Operazione della Digos torinese nei confronti dei responsabili degli scontri avvenuti nel capoluogo piemontese nel settembre 2017 in occasione del summit G7 alla reggia di Venaria. Sono 52 gli indagati, tra questi 17 sono stati sottoposti a misure cautelari, 7 agli arresti domiciliari, 10 all’obbligo di presentazione alla polizia giudiziaria. Tutti appartengono a realtà antagoniste di Torino, Firenze, Roma, Venezia, Bari e Modena. Ai soggetti coinvolti e identificati, tra i quali vari leader dei centri sociali e dell’autonomia, sono stati contestati i reati di violenza aggravata, resistenza a pubblico ufficiale e utilizzo di materiali esplodenti.
Identificati i responsabili degli scontri al G7
L’indagine, denominata “inform auna”, è stata condotta dalla Digos torinese sotto la direzione della locale Procura, ha portato all’identificazione dei responsabili degli scontri che si verificarono, in particolare, nella serata del 29 settembre in via Po, a Torino, quando furono lanciati grossi petardi e fuochi artificiali ad altezza d’uomo contro lo schieramento delle forze dell’ordine. Il giorno dopo si sono ripetuti a Venaria, dove anche una giornalista venne colpita al volto da una bottiglia perdendo due denti.
I centri sociali coinvolti negli scontri al G7
Nel mirino della Digos, oltre al centro sociale Askatasuna del capoluogo sabaudo già alla ribalta delle cronache per analoghi episodi di violenza durante manifestazioni di piazza e nell’ambito delle proteste contro il Tav, anche “Sapienza clandestina” di Roma, “Centri sociali del nord ovest” di Venezia, “Ex caserma liberata” di Bari , “Spazio Guernica” di Modena” e “Autonomia diffusa” di Firenze. Gli accertamenti della Digos e l’identificazione dei responsabili sono state rese possibili grazie all’analisi dei video ripresi da personale della Polizia scientifica e dagli operatori televisivi di varie reti nazionali. Proprio il centro Askatasuna, secondo gli investigatori, assunse la regia delle violente proteste che iniziarono nella mattinata del 29 settembre scorso, quando un estemporaneo corteo del movimento studentesco composto da 500 persone tentava ripetutamente di sfondare i cordoni di polizia formati per impedire l’accesso a piazza Carlina dove erano ospitati, in un hotel, i partecipanti al summit, venendo respinti dagli agenti.

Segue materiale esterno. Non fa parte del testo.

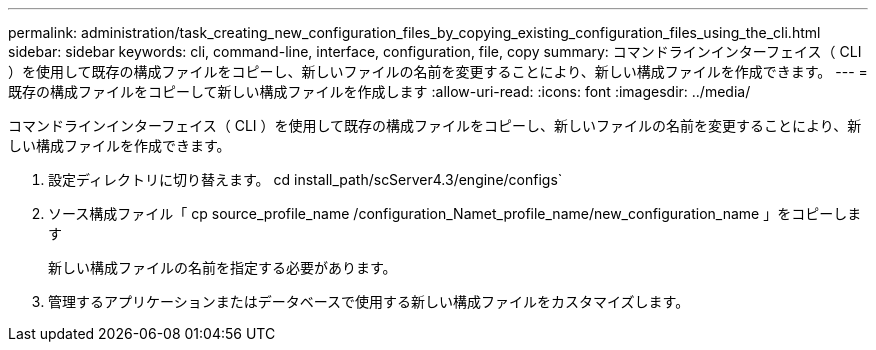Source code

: ---
permalink: administration/task_creating_new_configuration_files_by_copying_existing_configuration_files_using_the_cli.html 
sidebar: sidebar 
keywords: cli, command-line, interface, configuration, file, copy 
summary: コマンドラインインターフェイス（ CLI ）を使用して既存の構成ファイルをコピーし、新しいファイルの名前を変更することにより、新しい構成ファイルを作成できます。 
---
= 既存の構成ファイルをコピーして新しい構成ファイルを作成します
:allow-uri-read: 
:icons: font
:imagesdir: ../media/


[role="lead"]
コマンドラインインターフェイス（ CLI ）を使用して既存の構成ファイルをコピーし、新しいファイルの名前を変更することにより、新しい構成ファイルを作成できます。

. 設定ディレクトリに切り替えます。 cd install_path/scServer4.3/engine/configs`
. ソース構成ファイル「 cp source_profile_name /configuration_Namet_profile_name/new_configuration_name 」をコピーします
+
新しい構成ファイルの名前を指定する必要があります。

. 管理するアプリケーションまたはデータベースで使用する新しい構成ファイルをカスタマイズします。

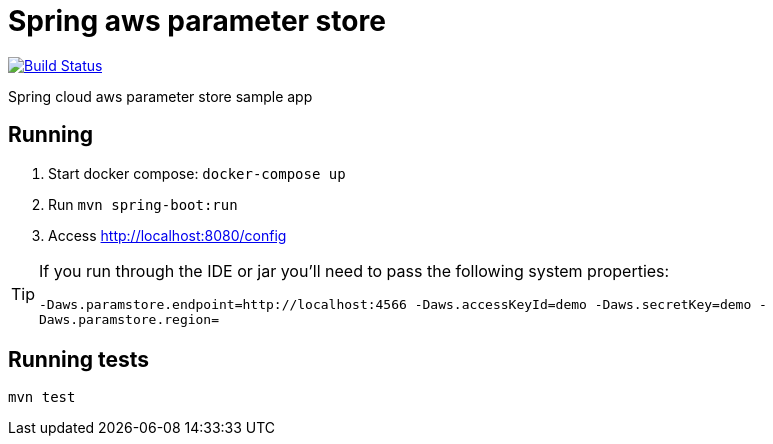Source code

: = Spring aws parameter store

image:https://github.com/rmpestano/spring-cloud-param-store/actions/workflows/ci.yml/badge.svg[Build Status, link=https://github.com/rmpestano/spring-cloud-param-store/actions/workflows/ci.yml]

Spring cloud aws parameter store sample app

== Running

. Start docker compose: `docker-compose up`
. Run `mvn spring-boot:run`
. Access http://localhost:8080/config

[TIP]
====
If you run through the IDE or jar you'll need to pass the following system properties:

`-Daws.paramstore.endpoint=http://localhost:4566 -Daws.accessKeyId=demo  -Daws.secretKey=demo -Daws.paramstore.region=`

====
== Running tests

`mvn test`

Il medesimo copione si ripeteva nella serata dello stesso giorno. In via Po, i partecipanti ad un altro corteo non autorizzato trovarono la strada sbarrata da un cordone di polizia e iniziarono a lanciare petardi, fuochi artificiali e pezzi di arredo urbano contro le Forze dell’ordine, rovesciando cassonetti per la raccolta rifiuti e dandoli alle fiamme. Nella giornata conclusiva del G/7, il 30 settembre, l’ennesimo corteo raggiungeva piazza Vittorio Veneto a Venaria, a poca distanza dalla Reggia, dove si stava concludendo il meeting. Giunti nei pressi dello sbarramento delle forze dell’ordine, posto a protezione della sede del summit, circa duecento attivisti tentavano di “sfondare” anche con il lancio di razzi, bombe carta e fuochi d’artificio e utilizzando carrelli per la spesa contro gli agenti di polizia.
Salvini: “E’ finita la pacchia”
“Grazie a Forze dell’Ordine e inquirenti – ha detto il ministro dell’Interno Matteo Salvini – In Italia è ovviamente garantita la libertà di manifestare ma non c’è tolleranza per i violenti soprattutto se aggrediscono donne e uomini in divisa. Anche per gli estremisti rossi, troppo spesso coccolati da certa sinistra, è finita la pacchia”.